Answer carefully, with reasons:
(a) In an elastic collision of two billiard balls, is the total kinetic energy conserved during the short time of collision of the balls (i.e. when they are in contact)?
(b) Is the total linear momentum conserved during the short time of an elastic collision of two balls?
(c) What are the answers to (a) and (b) for an inelastic collision?
(d) If the potential energy of two billiard balls depends only on the separation distance between their centres, is the collision elastic or inelastic? (Note, we are talking here of potential energy corresponding to the force during collision, not gravitational potential energy).
Answers
Solution
(a) No
K.E. is not conserved during the given elastic collision, K.E. before and after collision is the same. Infact, during collision, K.E. of the balls gets converted into potential energy.
(b) Yes
In an elastic collision, the total linear momentum of the system always remains conserved.
(c) No; Yes
In an inelastic collision, there is always a loss of kinetic energy, i.e., the total kinetic energy of the billiard balls before collision will always be greater than that after collision.
The total linear momentum of the system of billiards balls will remain conserved even in the case of an inelastic collision.
(d) Elastic
In the given case, the forces involved are conservation. This is because they depend on the separation between the centres of the billiard balls.
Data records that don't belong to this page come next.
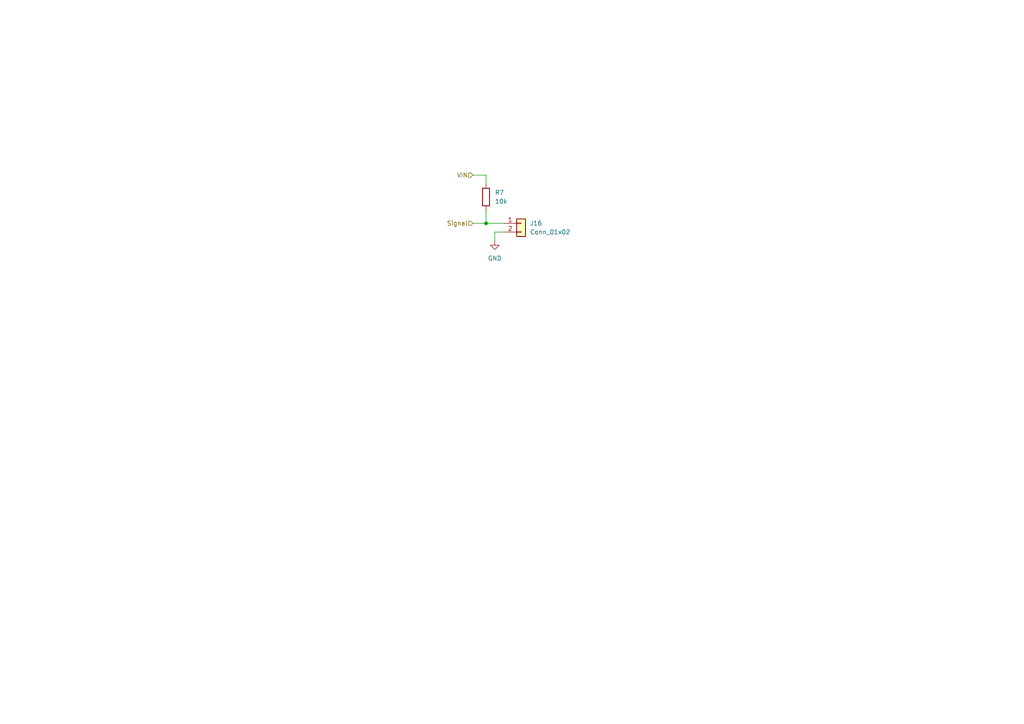
<source format=kicad_sch>
(kicad_sch (version 20230121) (generator eeschema)

  (uuid bb215bde-5f0f-4405-adda-97ae469f3145)

  (paper "A4")

  

  (junction (at 140.97 64.77) (diameter 0) (color 0 0 0 0)
    (uuid 3caf63e6-3548-465b-81e1-1468131c64ff)
  )

  (wire (pts (xy 137.16 50.8) (xy 140.97 50.8))
    (stroke (width 0) (type default))
    (uuid 019e44f5-2eeb-46ea-82e0-78877d139e62)
  )
  (wire (pts (xy 140.97 50.8) (xy 140.97 53.34))
    (stroke (width 0) (type default))
    (uuid 0459bb73-e0a2-48da-abd3-9343f6f6a838)
  )
  (wire (pts (xy 140.97 60.96) (xy 140.97 64.77))
    (stroke (width 0) (type default))
    (uuid 650eec95-d323-4090-b3d1-14a51c708228)
  )
  (wire (pts (xy 143.51 67.31) (xy 146.05 67.31))
    (stroke (width 0) (type default))
    (uuid 9340c560-fd61-40fc-9266-8862e3b006e0)
  )
  (wire (pts (xy 137.16 64.77) (xy 140.97 64.77))
    (stroke (width 0) (type default))
    (uuid 9bb939b4-5cbc-4e89-b749-5ca300a60e52)
  )
  (wire (pts (xy 143.51 69.85) (xy 143.51 67.31))
    (stroke (width 0) (type default))
    (uuid baccdce2-dc52-4d07-99c1-e58c39008ec6)
  )
  (wire (pts (xy 140.97 64.77) (xy 146.05 64.77))
    (stroke (width 0) (type default))
    (uuid ce9cc8a8-b42e-4db4-a5b2-c572fd8545b2)
  )

  (hierarchical_label "Signal" (shape input) (at 137.16 64.77 180) (fields_autoplaced)
    (effects (font (size 1.27 1.27)) (justify right))
    (uuid 4cd6d419-d77d-4491-a11f-c2b7b879755e)
  )
  (hierarchical_label "VIN" (shape input) (at 137.16 50.8 180) (fields_autoplaced)
    (effects (font (size 1.27 1.27)) (justify right))
    (uuid ed8c8b73-4693-4937-be0f-71add359957e)
  )

  (symbol (lib_id "Connector_Generic:Conn_01x02") (at 151.13 64.77 0) (unit 1)
    (in_bom yes) (on_board yes) (dnp no) (fields_autoplaced)
    (uuid 02de18ec-f8eb-4e46-81d8-97e58814474f)
    (property "Reference" "J16" (at 153.67 64.7699 0)
      (effects (font (size 1.27 1.27)) (justify left))
    )
    (property "Value" "Conn_01x02" (at 153.67 67.3099 0)
      (effects (font (size 1.27 1.27)) (justify left))
    )
    (property "Footprint" "Connector_PinHeader_2.54mm:PinHeader_1x02_P2.54mm_Vertical" (at 151.13 64.77 0)
      (effects (font (size 1.27 1.27)) hide)
    )
    (property "Datasheet" "~" (at 151.13 64.77 0)
      (effects (font (size 1.27 1.27)) hide)
    )
    (pin "1" (uuid 7129272d-8286-4c99-9acd-8024890d2736))
    (pin "2" (uuid 8ac12323-2b3a-4692-859f-82b582e06b46))
    (instances
      (project "FastNerfController"
        (path "/bf8f2df6-a21f-4b7f-a34c-a15c22a000d8/1d384d66-3c56-4ba4-ab42-3343fe2b7ddb"
          (reference "J16") (unit 1)
        )
        (path "/bf8f2df6-a21f-4b7f-a34c-a15c22a000d8/48942f3e-4a12-47b0-9c76-b7d0f31d94a1"
          (reference "J17") (unit 1)
        )
        (path "/bf8f2df6-a21f-4b7f-a34c-a15c22a000d8/a47b2808-a224-4881-a438-9042d61d09c2"
          (reference "J18") (unit 1)
        )
        (path "/bf8f2df6-a21f-4b7f-a34c-a15c22a000d8/568f770d-b803-45d9-bd4f-47cb2c55b9aa"
          (reference "J19") (unit 1)
        )
      )
    )
  )

  (symbol (lib_id "Device:R") (at 140.97 57.15 0) (unit 1)
    (in_bom yes) (on_board yes) (dnp no) (fields_autoplaced)
    (uuid 70f459ff-054b-42eb-9ec3-76e6f525c822)
    (property "Reference" "R7" (at 143.51 55.8799 0)
      (effects (font (size 1.27 1.27)) (justify left))
    )
    (property "Value" "10k" (at 143.51 58.4199 0)
      (effects (font (size 1.27 1.27)) (justify left))
    )
    (property "Footprint" "Resistor_SMD:R_0603_1608Metric" (at 139.192 57.15 90)
      (effects (font (size 1.27 1.27)) hide)
    )
    (property "Datasheet" "~" (at 140.97 57.15 0)
      (effects (font (size 1.27 1.27)) hide)
    )
    (pin "1" (uuid b7ebe178-2c7d-4de2-9b61-bf2b47e887c9))
    (pin "2" (uuid c6fcccd1-8ff4-449e-b1c0-f9ba925aea6d))
    (instances
      (project "FastNerfController"
        (path "/bf8f2df6-a21f-4b7f-a34c-a15c22a000d8/1d384d66-3c56-4ba4-ab42-3343fe2b7ddb"
          (reference "R7") (unit 1)
        )
        (path "/bf8f2df6-a21f-4b7f-a34c-a15c22a000d8/48942f3e-4a12-47b0-9c76-b7d0f31d94a1"
          (reference "R8") (unit 1)
        )
        (path "/bf8f2df6-a21f-4b7f-a34c-a15c22a000d8/a47b2808-a224-4881-a438-9042d61d09c2"
          (reference "R9") (unit 1)
        )
        (path "/bf8f2df6-a21f-4b7f-a34c-a15c22a000d8/568f770d-b803-45d9-bd4f-47cb2c55b9aa"
          (reference "R10") (unit 1)
        )
      )
    )
  )

  (symbol (lib_id "power:GND") (at 143.51 69.85 0) (unit 1)
    (in_bom yes) (on_board yes) (dnp no) (fields_autoplaced)
    (uuid c8aaf6da-6763-4658-aa1e-3461585cb27c)
    (property "Reference" "#PWR0138" (at 143.51 76.2 0)
      (effects (font (size 1.27 1.27)) hide)
    )
    (property "Value" "GND" (at 143.51 74.93 0)
      (effects (font (size 1.27 1.27)))
    )
    (property "Footprint" "" (at 143.51 69.85 0)
      (effects (font (size 1.27 1.27)) hide)
    )
    (property "Datasheet" "" (at 143.51 69.85 0)
      (effects (font (size 1.27 1.27)) hide)
    )
    (pin "1" (uuid 7744d908-b7bb-4c01-a08b-781047112680))
    (instances
      (project "FastNerfController"
        (path "/bf8f2df6-a21f-4b7f-a34c-a15c22a000d8/1d384d66-3c56-4ba4-ab42-3343fe2b7ddb"
          (reference "#PWR0138") (unit 1)
        )
        (path "/bf8f2df6-a21f-4b7f-a34c-a15c22a000d8/48942f3e-4a12-47b0-9c76-b7d0f31d94a1"
          (reference "#PWR0139") (unit 1)
        )
        (path "/bf8f2df6-a21f-4b7f-a34c-a15c22a000d8/a47b2808-a224-4881-a438-9042d61d09c2"
          (reference "#PWR0140") (unit 1)
        )
        (path "/bf8f2df6-a21f-4b7f-a34c-a15c22a000d8/568f770d-b803-45d9-bd4f-47cb2c55b9aa"
          (reference "#PWR0141") (unit 1)
        )
      )
    )
  )
)

</source>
Hence, the collision is elastic.
A. In an elastic collision of two billiard balls, the total kinetic energy is not conserved during the short time of collision of the balls. During this period, the kinetic energy of the balls is zero. All the energy is stored in the form of potential energy.
B. The total linear momentum is always conserved during the entire duration of collision. The individual linear momenta change but the total linear momentum always remains constant.
C. For an inelastic collision, kinetic energy is not conserved but the total linear momentum is conserved.
D. The collision is elastic in nature. The forces involved are conservative in nature since potential energy depends on the separation of the centres.